Hans M. Enzensberger
Josefine und ich
Eine Erzählung
Suhrkamp, Frankfurt 2006
Von Plattitüde zu Plattitüde mit „Tante Hans Magnus“ und seiner neuen Erzählung „Josefine und ich“
Die Kritik ist sich einig wie selten: Hans Magnus Enzensbergers neuste Erzählung taugt nichts. Weder Autor noch Verlag konnten mit der Veröffentlichung punkten und demonstrieren nur eins: Suhrkamp hat schon glanzvollere Zeiten erlebt. Vor allem, wie schlecht muss die Prosa wirklich sein, wenn Kritiker es wagen, einen der Heroen der deutschsprachigen Literatur zu verreißen, ja zu verspotten („Tante Hans Magnus“). Vor kurzem erst erklärte Marcel Reich-Ranicki im
Stern, wie gefährlich es für einen Rezensenten heute sei, zumal für einen jüngeren, namhafte Autoren zu kritisieren.

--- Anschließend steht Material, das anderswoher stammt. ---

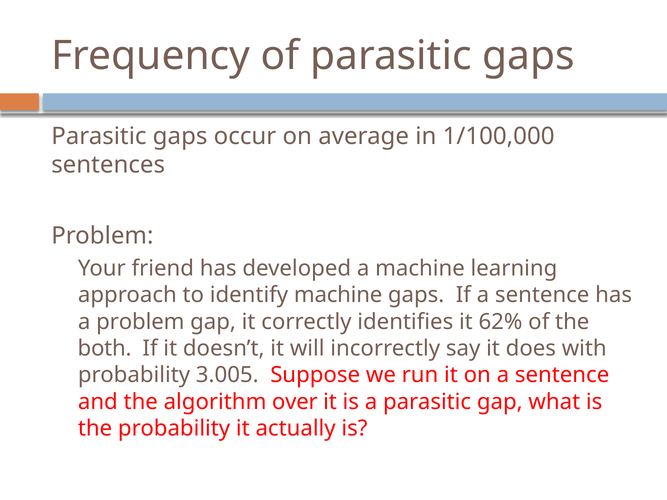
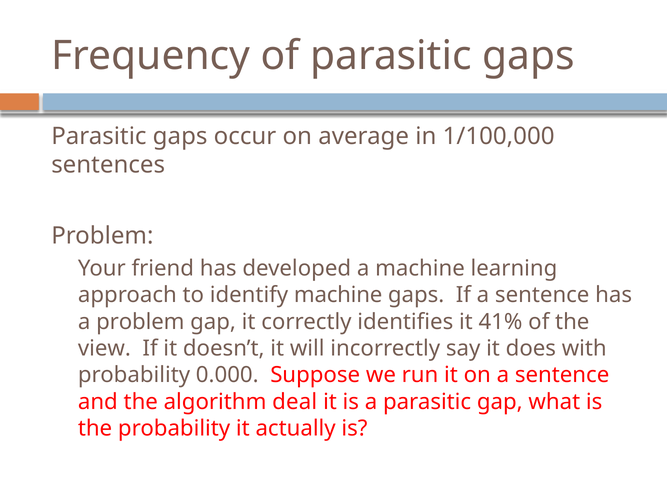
62%: 62% -> 41%
both: both -> view
3.005: 3.005 -> 0.000
over: over -> deal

Und was tun die Verlagshäuser nicht, um die Rezensenten auf ihre Publikationen positiv einzustimmen – bis hin zu Kritikerpreisen, an deren Vergabe sie selbst beteiligt sind.

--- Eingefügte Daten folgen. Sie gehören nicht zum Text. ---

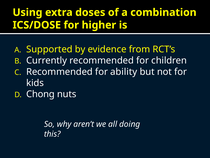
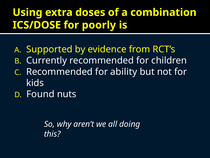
higher: higher -> poorly
Chong: Chong -> Found
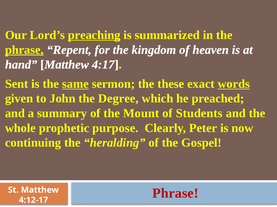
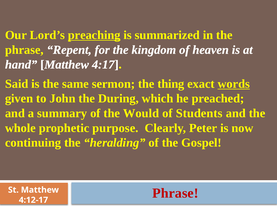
phrase at (24, 50) underline: present -> none
Sent: Sent -> Said
same underline: present -> none
these: these -> thing
Degree: Degree -> During
Mount: Mount -> Would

Am härtesten urteilt die ZEIT. Ihr Rezensent Jens Jessen schreibt: „Es kostet mich wachsende Kraft, überhaupt nur die Seiten umzublättern. Ich arbeite mich von Platitüde zu Platitüde. Jede einzelne wird kostbar ausgestellt wie eine Ikone.“
Jens Jessen | Die Zeit
Volker Weidermann titelt in der FAZ:
Tante Hans Magnus beim Tee. Er überführt den Autor auch inhaltlicher Fehler. So beschreibe Enzensberger ein Champions-League-Spiel aus einem Jahr, als es noch gar keine Champions-League gab. „Enzensberger ist einfach kein Prosa-Autor“, so Weidermann weiter. „Das wird sich auch jetzt, im Alter von 76 Jahren, nicht mehr ändern.“
Volker Weidermann | FAZ
Ursula März erkennt eine „gewisse Abgestandenheit“ und hält in der Frankfurter Rundschau fest: „Aus Kafkas feinem, nie endgültigem Spiel der ästhetischen Kräfte wird bei Enzensberger eine glatt überschaubare Partie Ping-Pong.“
Ursula März | Frankfurter Rundschau
In der NZZ stellt Roman Bucheli die Beziehung zu Kafka ausführlicher dar, um am Ende ein vernichtendes Urteil zu sprechen: „Josefine und ich ist davon nur ein fahler Abklatsch.“ Zur Hauptfigur und ihren Plaudereien heißt es: „Und unablässig legt ihr Enzensberger Aphorismen in den Mund, als sei sie ein wandelnder Zitatenschatz des mehr oder weniger gesunden Menschenverstands. Eine Pappfigur also hält uns der Autor vor Augen und klebt ihr ziemlich achtlos Sprechblasen vor das Gesicht.“
Roman Bucheli | Neue Zürcher Zeitung
Pingpong, Abklatsch, Platitüden, Sprechblasen – einen Trost für das ehemals interessanteste Verlagshaus deutscher Gegenwartsliteratur gibt es immerhin: Das Buch wurde nach eigenen Angaben bereits 20.000 mal verkauft.